Historians Point Out That The Donner Party Settlers Could Have Experienced An Even Worse Fate
The awful fate that befell the Donner Party in the mountains of the Sierra Nevada has gone down in history as one of America’s most gruesome tragedies. But the grisly deaths and stomach-churning survival tactics documented at the time weren’t even the worst-case scenario. If it hadn’t been for the actions of heroes — and a few lucky twists of fate — the tragedy could have been even worse.
The story begins in May 1846, when a large party of pioneers departed from the town of Independence, Missouri, in search of a new life out west. For years, migrants had been leaving their homes to settle in California and Oregon Territory, drawn by everything that this new land of wealth and opportunity promised.

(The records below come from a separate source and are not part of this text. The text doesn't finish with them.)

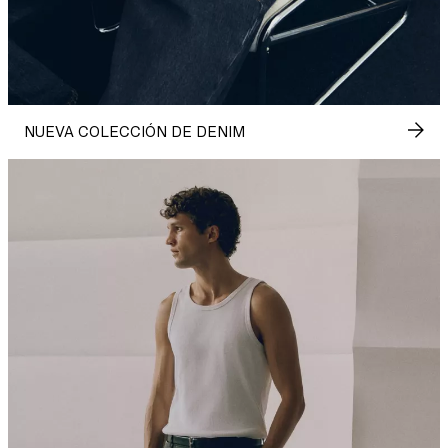
NUEVA COLECCIÓN DE DENIM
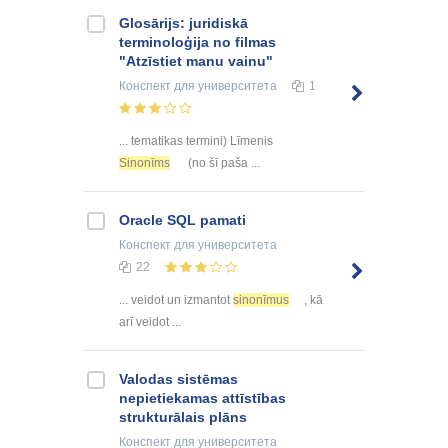
Glosārijs: juridiskā
terminoloģija no filmas
"Atzīstiet manu vainu"
Конспект
для университета
1
... tematikas termini) Līmenis
Sinonīms
(no šī paša ...
Oracle SQL pamati
Конспект
для университета
22
... veidot un izmantot
sinonīmus
, kā
arī veidot ...
Valodas sistēmas
nepietiekamas attīstības
strukturālais plāns
Конспект
для университета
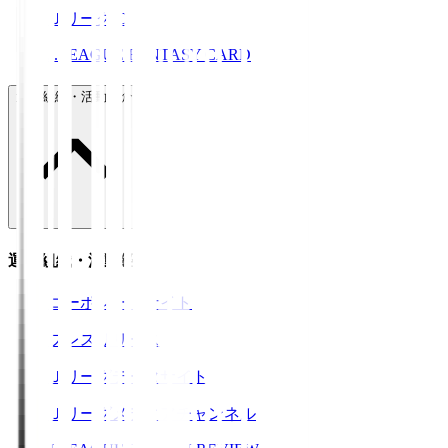
ＪリーグID
J.LEAGUE FANTASY CARD
運営組織・活動紹介
運営組織・活動紹介
コーポレートサイト
プレスリリース
Ｊリーグデータサイト
Ｊリーグメディアチャンネル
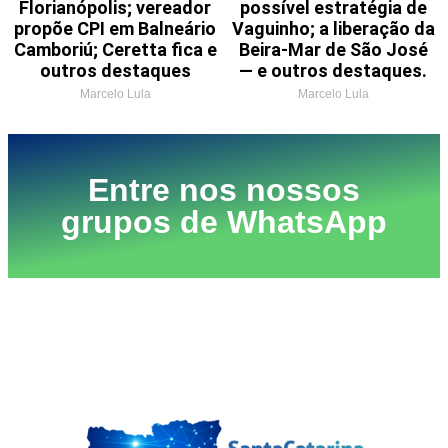
Florianópolis; vereador
possível estratégia de
propõe CPI em Balneário
Vaguinho; a liberação da
Camboriú; Ceretta fica e
Beira-Mar de São José
outros destaques
— e outros destaques.
Marcelo Lula
Marcelo Lula
Entre nos nossos
grupos de WhatsApp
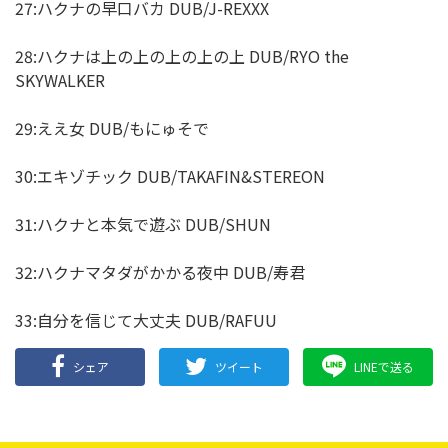
27:ハクナの早口バカ DUB/J-REXXX
28:ハクナは上の上の上の上の上 DUB/RYO the
SKYWALKER
29:ええ女 DUB/もにゅそで
30:エキゾチック DUB/TAKAFIN&STEREON
31:ハクナと本気で遊ぶ DUB/SHUN
32:ハクナマタダがかかる夜中 DUB/寿君
33:自分を信じて大丈夫 DUB/RAFUU
シェア
ツイート
LINEで送る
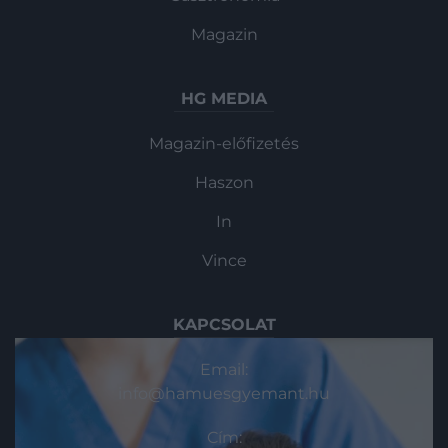
Magazin
HG MEDIA
Magazin-előfizetés
Haszon
In
Vince
KAPCSOLAT
Email:
info@hamuesgyemant.hu
Cím:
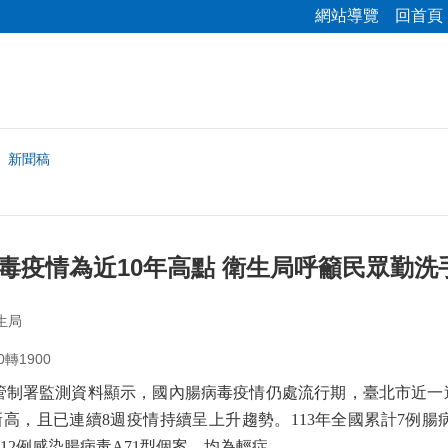
網站導覽
回首頁
新聞稿
毒疫情為近10年高點 衛生局呼籲民眾勤
生局
0轉1900
管制署監測資料顯示，國內腸病毒疫情仍處流行期，臺北市近一
新高，且已連續
8
週疫情持續呈上升趨勢。
113
年全國累計
7
例腸
12
例感染腸病毒
A71
型個案，均為輕症。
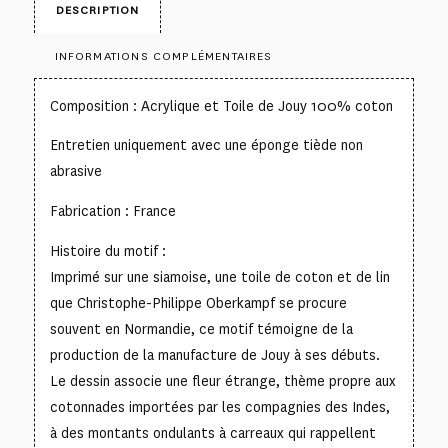
DESCRIPTION
INFORMATIONS COMPLÉMENTAIRES
Composition : Acrylique et Toile de Jouy 100% coton
Entretien uniquement avec une éponge tiède non
abrasive
Fabrication : France
Histoire du motif :
Imprimé sur une siamoise, une toile de coton et de lin
que Christophe-Philippe Oberkampf se procure
souvent en Normandie, ce motif témoigne de la
production de la manufacture de Jouy à ses débuts.
Le dessin associe une fleur étrange, thème propre aux
cotonnades importées par les compagnies des Indes,
à des montants ondulants à carreaux qui rappellent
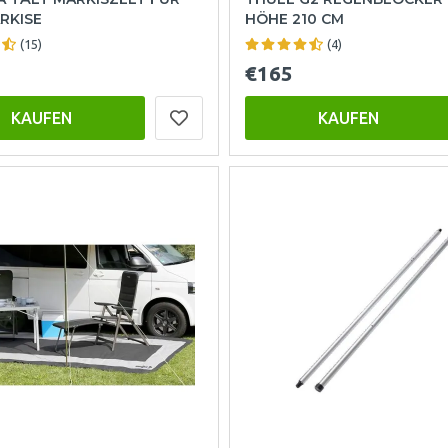
RKISE
HÖHE 210 CM
(15)
(4)
€165
KAUFEN
KAUFEN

For some, the appeal lay in the religious freedom and economic prospects that awaited on the western coast. Others, meanwhile, felt drawn there by what was known as manifest destiny — the idea that European Americans had a divine right to settle across the country. Whatever their reasons, many families had already made the long journey by the time this particular wagon train set out.
A late start
By pioneer standards, the wagons were already late leaving Independence. The journey, which would take them along the Oregon Trail before switching to the southern California Trail, was perilous at all times of the year. But in order to stand the best chance of success, migrants needed to travel within a specific window — and time was running out.
The Donner Party sets out
If the pioneers set out too early, you see, they wouldn’t find enough grass along the way to keep their pack animals healthy and well fed. But if they left too late, they ran the risk of encountering heavy snow in the mountain passes. Unfortunately, the Donner Party were among the last to leave Missouri and start the long journey west.